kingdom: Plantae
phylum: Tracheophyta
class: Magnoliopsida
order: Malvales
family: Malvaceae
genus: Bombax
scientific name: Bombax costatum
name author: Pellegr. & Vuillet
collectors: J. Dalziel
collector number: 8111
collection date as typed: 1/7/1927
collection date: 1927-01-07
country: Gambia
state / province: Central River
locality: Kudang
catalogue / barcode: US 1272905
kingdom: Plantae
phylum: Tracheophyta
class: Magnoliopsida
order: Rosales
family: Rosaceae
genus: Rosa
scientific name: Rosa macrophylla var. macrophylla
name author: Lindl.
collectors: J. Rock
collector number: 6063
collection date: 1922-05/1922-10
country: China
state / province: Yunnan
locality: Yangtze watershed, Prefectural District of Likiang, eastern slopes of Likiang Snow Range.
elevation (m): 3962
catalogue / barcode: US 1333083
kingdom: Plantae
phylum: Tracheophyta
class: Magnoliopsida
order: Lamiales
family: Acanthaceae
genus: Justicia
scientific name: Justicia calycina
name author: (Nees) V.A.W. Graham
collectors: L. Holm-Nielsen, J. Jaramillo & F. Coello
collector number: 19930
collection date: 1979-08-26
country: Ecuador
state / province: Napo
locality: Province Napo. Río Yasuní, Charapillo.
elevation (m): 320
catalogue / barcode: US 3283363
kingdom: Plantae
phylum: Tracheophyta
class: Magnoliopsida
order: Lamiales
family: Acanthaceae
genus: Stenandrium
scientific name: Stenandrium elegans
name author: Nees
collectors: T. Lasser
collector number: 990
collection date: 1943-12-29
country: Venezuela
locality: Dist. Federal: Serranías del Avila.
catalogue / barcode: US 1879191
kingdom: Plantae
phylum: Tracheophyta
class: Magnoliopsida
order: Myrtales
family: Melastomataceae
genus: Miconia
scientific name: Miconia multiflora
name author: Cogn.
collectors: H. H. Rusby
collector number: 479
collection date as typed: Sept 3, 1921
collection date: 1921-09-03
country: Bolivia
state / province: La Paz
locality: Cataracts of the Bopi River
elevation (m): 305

● ● ●

--- Task goal ---
Please reproduce the listing above in full, swapping each "locality" for "site" and leaving everything else unchanged.

--- Response to this exercise ---
kingdom: Plantae
phylum: Tracheophyta
class: Magnoliopsida
order: Malvales
family: Malvaceae
genus: Bombax
scientific name: Bombax costatum
name author: Pellegr. & Vuillet
collectors: J. Dalziel
collector number: 8111
collection date as typed: 1/7/1927
collection date: 1927-01-07
country: Gambia
state / province: Central River
site: Kudang
catalogue / barcode: US 1272905
kingdom: Plantae
phylum: Tracheophyta
class: Magnoliopsida
order: Rosales
family: Rosaceae
genus: Rosa
scientific name: Rosa macrophylla var. macrophylla
name author: Lindl.
collectors: J. Rock
collector number: 6063
collection date: 1922-05/1922-10
country: China
state / province: Yunnan
site: Yangtze watershed, Prefectural District of Likiang, eastern slopes of Likiang Snow Range.
elevation (m): 3962
catalogue / barcode: US 1333083
kingdom: Plantae
phylum: Tracheophyta
class: Magnoliopsida
order: Lamiales
family: Acanthaceae
genus: Justicia
scientific name: Justicia calycina
name author: (Nees) V.A.W. Graham
collectors: L. Holm-Nielsen, J. Jaramillo & F. Coello
collector number: 19930
collection date: 1979-08-26
country: Ecuador
state / province: Napo
site: Province Napo. Río Yasuní, Charapillo.
elevation (m): 320
catalogue / barcode: US 3283363
kingdom: Plantae
phylum: Tracheophyta
class: Magnoliopsida
order: Lamiales
family: Acanthaceae
genus: Stenandrium
scientific name: Stenandrium elegans
name author: Nees
collectors: T. Lasser
collector number: 990
collection date: 1943-12-29
country: Venezuela
site: Dist. Federal: Serranías del Avila.
catalogue / barcode: US 1879191
kingdom: Plantae
phylum: Tracheophyta
class: Magnoliopsida
order: Myrtales
family: Melastomataceae
genus: Miconia
scientific name: Miconia multiflora
name author: Cogn.
collectors: H. H. Rusby
collector number: 479
collection date as typed: Sept 3, 1921
collection date: 1921-09-03
country: Bolivia
state / province: La Paz
site: Cataracts of the Bopi River
elevation (m): 305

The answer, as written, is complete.